The Nigerian government has signed another agreement with Morocco and ECOWAS for a 5,600-kilometre gas pipeline.
What’s the role of ECOWAS in this?
The pipeline will pass through 15 West African countries to transport gas from Nigeria to Morocco and Europe. When completed, the pipeline (NMGP) is expected to supply about three billion standard cubic feet of gas per day from Nigeria to countries in the West African region and Morocco, where it will be connected to the Maghreb European Pipeline for supply to Europe. Though promising, there’s still no certainty that the project will move beyond this agreement stage.
This isn’t the first agreement Nigeria has signed for this project, nor the first time it has signed agreements with a North African country to get gas to Europe. In July, Nigeria signed an Algerian pipeline agreement, a plan that came up 40 years ago. The Nigeria-Morocco pipeline (proposed to take 25 years) has also been in the planning stages since the first agreement in 2016.

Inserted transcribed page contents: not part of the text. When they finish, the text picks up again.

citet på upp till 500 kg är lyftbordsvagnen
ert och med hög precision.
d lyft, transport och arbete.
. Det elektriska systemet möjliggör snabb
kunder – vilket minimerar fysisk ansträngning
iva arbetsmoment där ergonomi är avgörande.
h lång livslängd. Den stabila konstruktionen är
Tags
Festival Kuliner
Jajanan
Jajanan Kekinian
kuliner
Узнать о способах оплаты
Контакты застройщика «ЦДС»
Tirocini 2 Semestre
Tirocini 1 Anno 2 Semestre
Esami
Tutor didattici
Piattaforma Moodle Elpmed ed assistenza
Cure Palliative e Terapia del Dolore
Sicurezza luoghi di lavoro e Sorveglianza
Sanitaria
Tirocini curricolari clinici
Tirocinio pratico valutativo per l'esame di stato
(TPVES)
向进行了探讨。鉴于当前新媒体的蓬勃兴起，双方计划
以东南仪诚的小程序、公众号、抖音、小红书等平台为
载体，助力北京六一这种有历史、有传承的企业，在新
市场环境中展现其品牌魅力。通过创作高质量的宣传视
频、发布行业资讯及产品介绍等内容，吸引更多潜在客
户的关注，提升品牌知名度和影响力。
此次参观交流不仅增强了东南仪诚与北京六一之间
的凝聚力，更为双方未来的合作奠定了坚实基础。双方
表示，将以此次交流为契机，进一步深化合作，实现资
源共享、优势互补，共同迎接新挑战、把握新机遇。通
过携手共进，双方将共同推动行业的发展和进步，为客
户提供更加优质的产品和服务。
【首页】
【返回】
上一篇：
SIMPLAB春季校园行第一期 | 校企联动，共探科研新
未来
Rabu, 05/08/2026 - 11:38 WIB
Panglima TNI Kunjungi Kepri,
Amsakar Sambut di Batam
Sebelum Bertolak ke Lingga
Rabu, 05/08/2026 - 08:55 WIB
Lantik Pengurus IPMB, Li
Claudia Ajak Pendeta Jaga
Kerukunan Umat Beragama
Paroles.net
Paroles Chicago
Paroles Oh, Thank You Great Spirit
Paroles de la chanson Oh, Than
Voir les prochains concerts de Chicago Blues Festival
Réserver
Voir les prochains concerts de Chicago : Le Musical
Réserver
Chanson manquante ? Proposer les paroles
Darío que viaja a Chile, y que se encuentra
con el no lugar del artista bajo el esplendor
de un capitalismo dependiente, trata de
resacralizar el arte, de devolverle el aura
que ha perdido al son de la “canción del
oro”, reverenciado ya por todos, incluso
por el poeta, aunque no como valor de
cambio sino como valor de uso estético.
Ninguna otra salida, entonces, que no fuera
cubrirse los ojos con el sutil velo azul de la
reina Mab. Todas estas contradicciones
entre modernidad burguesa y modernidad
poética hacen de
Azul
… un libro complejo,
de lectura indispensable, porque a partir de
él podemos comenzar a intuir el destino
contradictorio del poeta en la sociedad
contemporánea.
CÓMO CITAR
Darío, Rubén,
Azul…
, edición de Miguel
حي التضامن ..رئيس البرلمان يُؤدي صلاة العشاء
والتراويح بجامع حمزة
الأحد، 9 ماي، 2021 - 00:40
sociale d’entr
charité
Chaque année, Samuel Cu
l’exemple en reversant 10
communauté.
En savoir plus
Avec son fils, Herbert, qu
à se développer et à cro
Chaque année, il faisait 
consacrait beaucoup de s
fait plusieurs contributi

The renewed interest in Nigeria’s grossly under-utilised gas reserves is due to Europe’s gas shortages resulting from the Russia-Ukraine crisis. Nigeria must leverage this interest to get funding for the projects. Successful completion would mean more export revenue for the country and increased domestic gas utilisation for cooking, electricity, and even transportation with gas-powered vehicles.